Os peixes nadavam no ar. Nadavam, não voavam. Nadar é diferente, tem que empurrar, puxar e essas coisas. Voar é se equilibrar. Aí depois voltavam pra água.

Um dia, esse casal teve uma filha chamada Maria dos Anjos. O casal acabou pondo esse nome porque tinham certeza de que essa menina não viveria muito. No dia em que ela nasceu, aconteceu algo diferente. Os peixes, que nunca nadaram fora do mar, acabaram entrando dentro da casa pela janela e saindo pela porta, indo e voltando. A mãe, que nunca me disseram o nome, grávida de 8 meses, olhou aquilo espantada, até que um peixe trouxe na boca um rosário de pérolas e jogou no colo dela. Daí, dizem que ele não lembrou de mais nada, só se lembrou quando a menina já tava no seio dela, sugando até o que não tinha pra viver, enquanto na mão segurava o rosário que o peixe havia trazido. Disseram, “Ou nasceu pra ser feliz, ou nasceu pra sofrer e fazer outros felizes, ou não vai viver muito”. E como ela era magrinha de dar pena, acharam que não ia viver muito. E Maria dos Anjos ficou sendo essa criança de vésperas.
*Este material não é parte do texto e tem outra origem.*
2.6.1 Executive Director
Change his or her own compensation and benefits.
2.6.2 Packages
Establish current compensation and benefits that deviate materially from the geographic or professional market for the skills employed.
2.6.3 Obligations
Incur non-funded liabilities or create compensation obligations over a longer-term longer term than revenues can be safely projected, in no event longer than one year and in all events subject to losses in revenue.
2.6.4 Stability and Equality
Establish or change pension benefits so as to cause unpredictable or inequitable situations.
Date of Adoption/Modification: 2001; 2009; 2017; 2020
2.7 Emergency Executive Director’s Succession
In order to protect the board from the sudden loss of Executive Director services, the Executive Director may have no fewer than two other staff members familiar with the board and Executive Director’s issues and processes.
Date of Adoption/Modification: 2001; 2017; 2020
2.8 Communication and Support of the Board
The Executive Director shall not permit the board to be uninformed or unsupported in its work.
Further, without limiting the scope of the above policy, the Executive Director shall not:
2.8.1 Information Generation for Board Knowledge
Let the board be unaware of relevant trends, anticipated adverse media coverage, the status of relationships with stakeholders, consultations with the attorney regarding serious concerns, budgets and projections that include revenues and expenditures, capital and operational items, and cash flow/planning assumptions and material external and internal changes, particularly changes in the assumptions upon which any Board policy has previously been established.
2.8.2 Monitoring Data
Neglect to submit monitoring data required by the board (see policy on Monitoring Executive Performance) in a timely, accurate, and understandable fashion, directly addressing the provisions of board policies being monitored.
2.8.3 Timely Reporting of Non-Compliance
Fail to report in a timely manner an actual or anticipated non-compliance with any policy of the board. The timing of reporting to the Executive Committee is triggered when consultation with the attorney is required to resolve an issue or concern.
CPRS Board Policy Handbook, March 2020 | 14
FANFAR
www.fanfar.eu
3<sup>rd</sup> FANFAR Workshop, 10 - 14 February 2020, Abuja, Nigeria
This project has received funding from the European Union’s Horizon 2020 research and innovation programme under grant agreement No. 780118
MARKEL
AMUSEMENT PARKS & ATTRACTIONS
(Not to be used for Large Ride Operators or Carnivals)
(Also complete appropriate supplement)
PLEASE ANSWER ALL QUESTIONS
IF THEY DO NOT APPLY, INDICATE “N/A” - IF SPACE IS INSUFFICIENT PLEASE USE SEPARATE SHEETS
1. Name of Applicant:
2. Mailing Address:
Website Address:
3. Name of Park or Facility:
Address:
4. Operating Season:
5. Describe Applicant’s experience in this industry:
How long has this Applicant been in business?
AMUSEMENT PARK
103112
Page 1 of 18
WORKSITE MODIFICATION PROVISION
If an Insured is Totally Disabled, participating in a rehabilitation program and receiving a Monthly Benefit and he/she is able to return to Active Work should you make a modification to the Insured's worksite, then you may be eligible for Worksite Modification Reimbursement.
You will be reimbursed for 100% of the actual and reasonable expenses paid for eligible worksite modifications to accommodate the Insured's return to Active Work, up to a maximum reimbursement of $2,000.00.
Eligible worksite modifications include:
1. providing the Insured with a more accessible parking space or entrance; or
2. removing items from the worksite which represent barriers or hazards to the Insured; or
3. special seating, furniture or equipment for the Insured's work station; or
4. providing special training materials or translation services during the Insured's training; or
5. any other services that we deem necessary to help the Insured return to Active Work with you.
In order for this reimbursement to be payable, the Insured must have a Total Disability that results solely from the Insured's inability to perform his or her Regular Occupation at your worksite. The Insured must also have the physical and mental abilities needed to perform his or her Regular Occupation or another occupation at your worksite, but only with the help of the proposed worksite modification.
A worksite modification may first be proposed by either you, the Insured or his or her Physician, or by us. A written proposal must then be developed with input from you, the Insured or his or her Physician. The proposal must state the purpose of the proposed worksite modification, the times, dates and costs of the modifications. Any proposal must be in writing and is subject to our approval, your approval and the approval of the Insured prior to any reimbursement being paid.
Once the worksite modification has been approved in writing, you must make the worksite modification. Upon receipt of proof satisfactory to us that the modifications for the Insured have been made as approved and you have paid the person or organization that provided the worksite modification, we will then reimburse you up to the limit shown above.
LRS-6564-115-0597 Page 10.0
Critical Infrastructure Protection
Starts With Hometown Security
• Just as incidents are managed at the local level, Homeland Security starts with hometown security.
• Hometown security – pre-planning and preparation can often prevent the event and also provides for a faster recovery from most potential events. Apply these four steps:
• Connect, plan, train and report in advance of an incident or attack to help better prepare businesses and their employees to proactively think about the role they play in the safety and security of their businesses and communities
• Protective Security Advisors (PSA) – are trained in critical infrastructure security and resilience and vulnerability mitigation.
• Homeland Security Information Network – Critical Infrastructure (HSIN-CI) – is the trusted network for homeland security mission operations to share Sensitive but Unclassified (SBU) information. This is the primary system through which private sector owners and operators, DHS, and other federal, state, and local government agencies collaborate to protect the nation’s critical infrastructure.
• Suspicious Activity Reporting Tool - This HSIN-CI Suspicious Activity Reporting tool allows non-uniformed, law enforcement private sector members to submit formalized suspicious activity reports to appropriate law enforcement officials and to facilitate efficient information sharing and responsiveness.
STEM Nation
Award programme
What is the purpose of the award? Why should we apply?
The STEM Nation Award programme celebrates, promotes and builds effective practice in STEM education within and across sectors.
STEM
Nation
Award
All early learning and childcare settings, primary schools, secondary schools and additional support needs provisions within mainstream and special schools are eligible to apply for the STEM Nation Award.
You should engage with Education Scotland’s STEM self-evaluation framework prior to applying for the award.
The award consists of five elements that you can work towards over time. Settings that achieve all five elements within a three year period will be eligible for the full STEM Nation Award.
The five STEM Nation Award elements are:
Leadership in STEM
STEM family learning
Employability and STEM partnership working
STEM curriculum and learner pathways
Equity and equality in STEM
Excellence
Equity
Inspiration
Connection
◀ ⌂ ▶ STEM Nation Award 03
Acontece que, como tudo que é especial às vezes assusta, essa menina cresceu e adquiriu o dom de falar com os peixes. No começo o povo estranhava que ela ficava lá parada só fazendo uns sons com a boca, mas depois perceberam que, aonde ela gesticulava, os peixes iam. E assim, o nadar dos peixes no ar passou a se tornar um espetáculo lindo de se ver. Era Maria dos Anjos fazer um som, e eles se juntavam, era fazer outro, e eles se separavam, esse outro aqui e eles ficavam em linha reta. E o povo foi vendo aquilo e se afeiçoando com Maria dos Anjos, ou Anjinha, como chamaram depois. E os peixes, que sempre estiveram lá, passaram a ser os peixes de Anjinha e a casa, a casa de Anjinha. Até a praia passou a se chamar a praia de Anjinha.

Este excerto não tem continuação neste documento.